CCBC-Net Archives

O.P. Echoes for the Eye, The Changeover, Lucie Babbidge's House

From: Ginny Moore Kruse <gmkruse_at_wisc.edu>
Date: Tue, 24 Jul 2012 16:13:58 -0500

Greetings! I have many suggestions, and I'll probably write again.

Now I'll call your attention to Barbara Juster Esbensen's marvelous Echoes for the Eye: Poems to Celebrate Patterns in Nature. This fine collection of original poems absolutely must come back into print!

I'm well acquainted with the marvelous Swirl by Swirl: Spirals in Nature by Joyce Sidman with Beth Krommes' striking artwork. It, too, must be available, and it is, at least for now.

However, Echoes for the Eye is essential and important because Esbensen's poems encompass branches, polygons, meanders and circles, as well as spirals. Like Sidman, Esbensen includes an explanation of the Fibonacci series, and that invaluable explanation is located in the front of the book. (Actually, I'm currently looking for two copies of Echoes for the Eye for my own personal use.)

While we mourn Margaret Mahy's death and celebrate her many superb books, I also emphasize the need to have The Changeover back in print. I also hope we can still buy Mahy's picture book The Man Whose Mother Was a Pirate.

Other suggestions I've noticed with enormous interest because they represent my wishes, too, include The People Shall Continue by Simon Ortiz and Baby Says by John Steptoe.

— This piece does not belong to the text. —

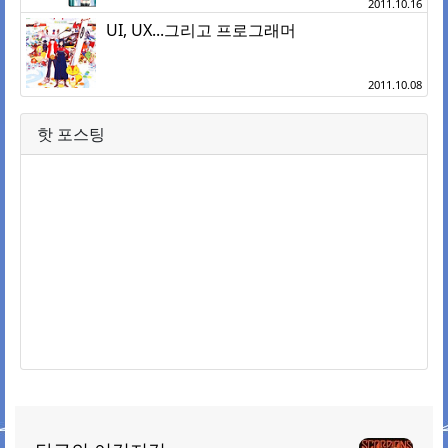
2011.10.16
UI, UX...그리고 프로그래머
2011.10.08
핫 포스팅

THANK YOU to the reader who wrote about Lucie Babbidge's House by Sylvia Cassedy! I think Cassedy was a genius due to her skill for exploring and then articulating the internal elements of Imaginary Play. I can't think of any other novel in which the author has come even close to doing that as successfully and as movingly as Cassedy did in Lucie Babbidge's House. Sylvia Cassedy's novel M.E. and Morton likewise explores the nature of intellectual limitation, as well as imaginary play; it, too, represents the creative work of a genius.